▶ **Data**
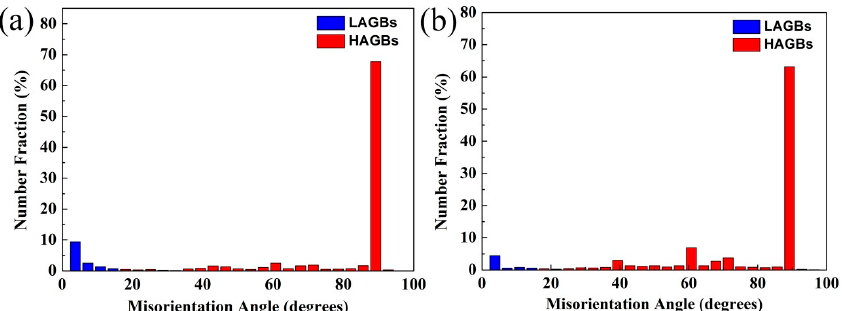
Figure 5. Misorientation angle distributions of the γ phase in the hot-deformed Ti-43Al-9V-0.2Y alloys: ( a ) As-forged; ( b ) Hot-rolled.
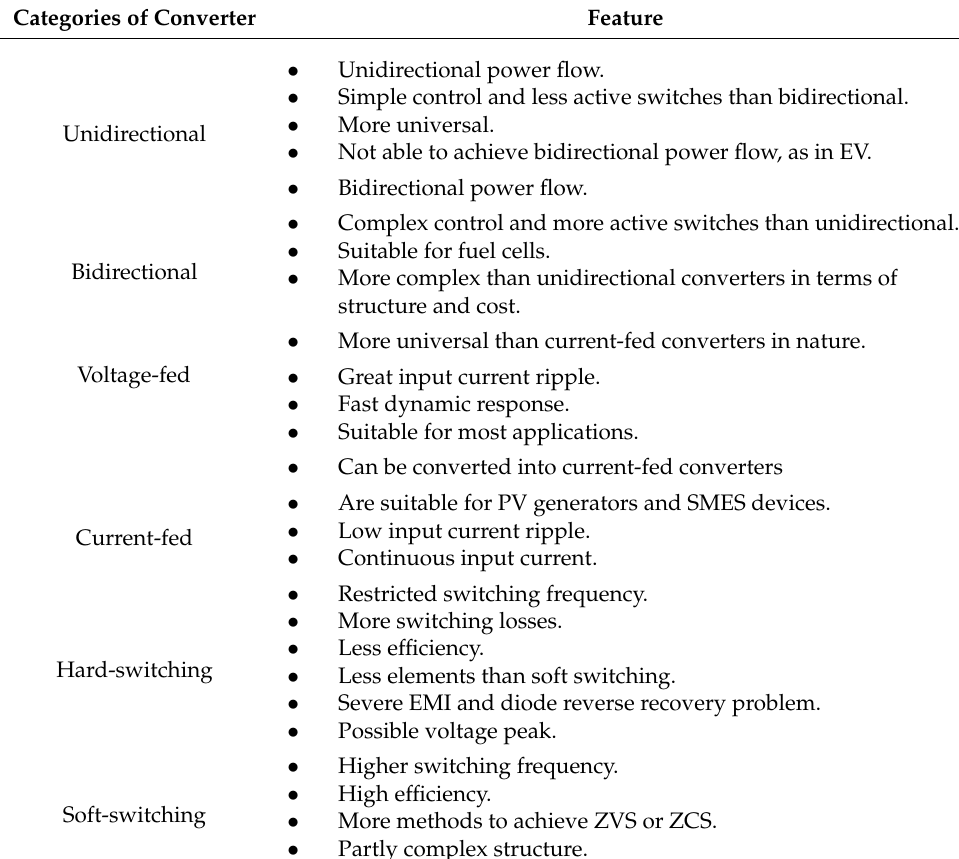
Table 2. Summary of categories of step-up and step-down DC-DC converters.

--

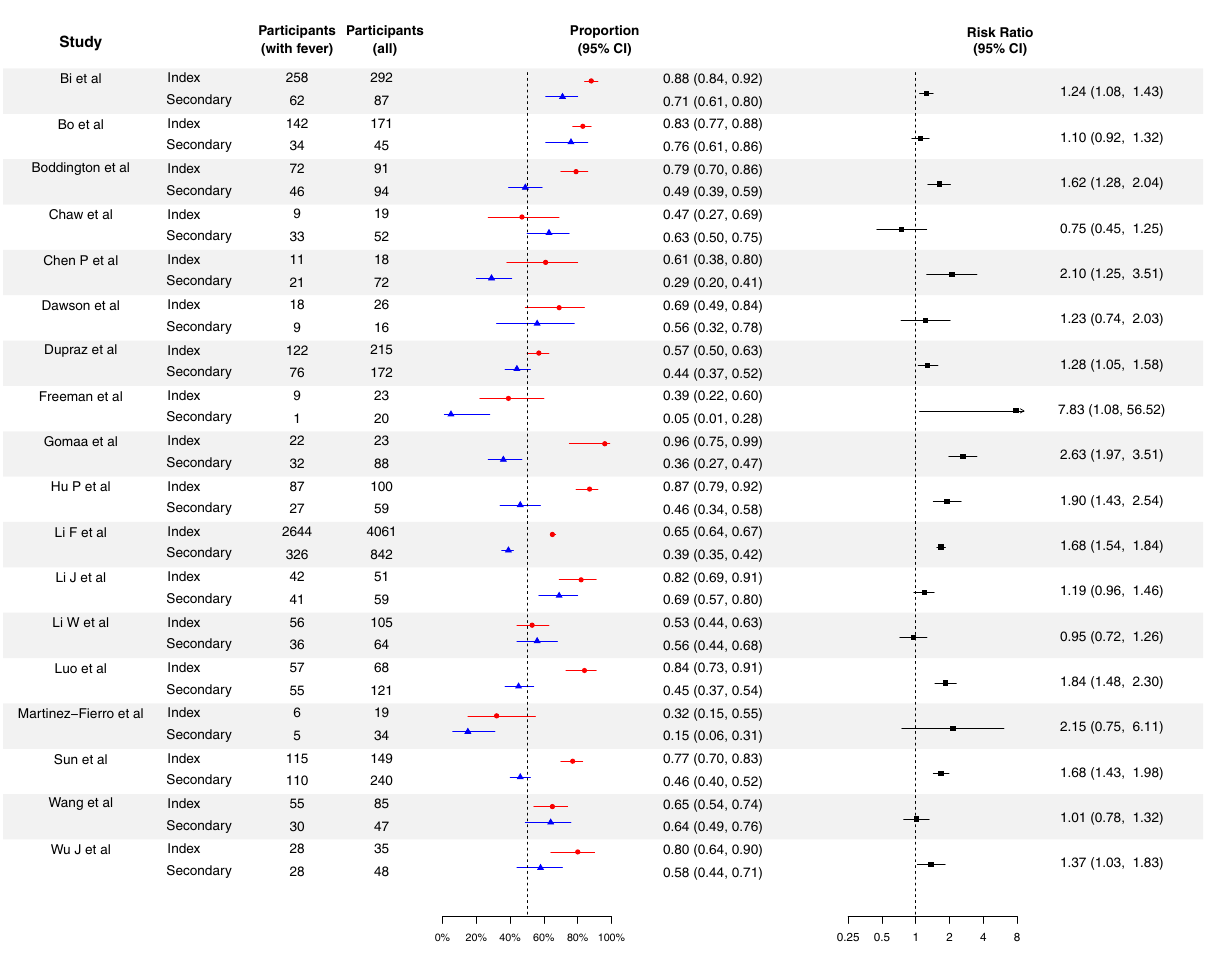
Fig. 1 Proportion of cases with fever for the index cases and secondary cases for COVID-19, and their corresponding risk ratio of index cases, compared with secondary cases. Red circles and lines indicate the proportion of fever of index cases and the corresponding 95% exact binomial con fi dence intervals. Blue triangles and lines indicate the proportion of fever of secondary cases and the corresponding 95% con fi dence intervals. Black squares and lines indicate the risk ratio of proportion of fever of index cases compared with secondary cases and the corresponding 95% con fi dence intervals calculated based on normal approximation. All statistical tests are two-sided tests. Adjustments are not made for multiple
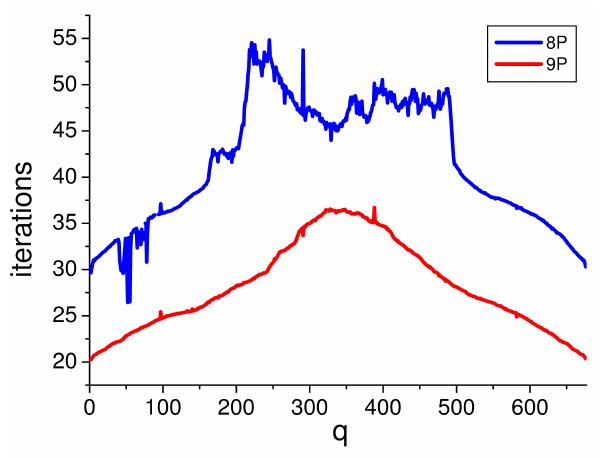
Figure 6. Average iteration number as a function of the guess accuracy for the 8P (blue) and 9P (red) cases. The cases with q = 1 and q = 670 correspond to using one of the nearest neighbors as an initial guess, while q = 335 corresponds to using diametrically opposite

* * *

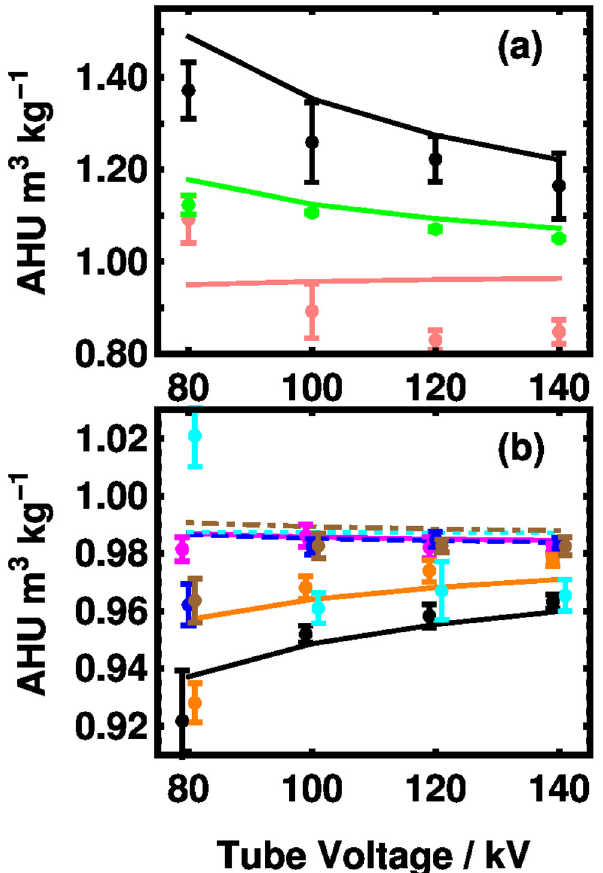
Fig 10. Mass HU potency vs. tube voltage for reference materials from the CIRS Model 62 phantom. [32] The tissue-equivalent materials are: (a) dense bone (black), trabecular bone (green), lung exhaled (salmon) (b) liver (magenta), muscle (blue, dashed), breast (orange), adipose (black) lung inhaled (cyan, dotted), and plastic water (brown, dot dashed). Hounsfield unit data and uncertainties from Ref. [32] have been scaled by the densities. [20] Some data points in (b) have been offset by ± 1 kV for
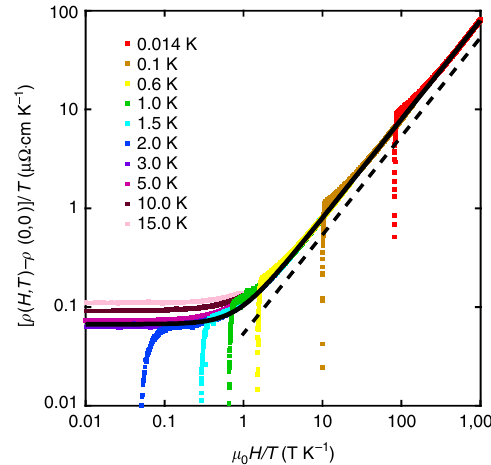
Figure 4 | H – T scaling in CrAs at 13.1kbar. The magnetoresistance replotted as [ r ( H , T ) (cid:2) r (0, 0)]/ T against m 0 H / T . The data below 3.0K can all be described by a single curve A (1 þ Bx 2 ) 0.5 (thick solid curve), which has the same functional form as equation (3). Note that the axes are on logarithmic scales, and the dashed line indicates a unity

▶ **Required work**
Pictures in the material above should be skipped; print exactly the lines from the one with "Fig 10. Mass" through the one with "Figure 4 | H".

▶ **Task result**
Fig 10. Mass HU potency vs. tube voltage for reference materials from the CIRS Model 62 phantom. [32] The tissue-equivalent materials are: (a) dense bone (black), trabecular bone (green), lung exhaled (salmon) (b) liver (magenta), muscle (blue, dashed), breast (orange), adipose (black) lung inhaled (cyan, dotted), and plastic water (brown, dot dashed). Hounsfield unit data and uncertainties from Ref. [32] have been scaled by the densities. [20] Some data points in (b) have been offset by ± 1 kV for
Figure 4 | H – T scaling in CrAs at 13.1kbar. The magnetoresistance replotted as [ r ( H , T ) (cid:2) r (0, 0)]/ T against m 0 H / T . The data below 3.0K can all be described by a single curve A (1 þ Bx 2 ) 0.5 (thick solid curve), which has the same functional form as equation (3). Note that the axes are on logarithmic scales, and the dashed line indicates a unity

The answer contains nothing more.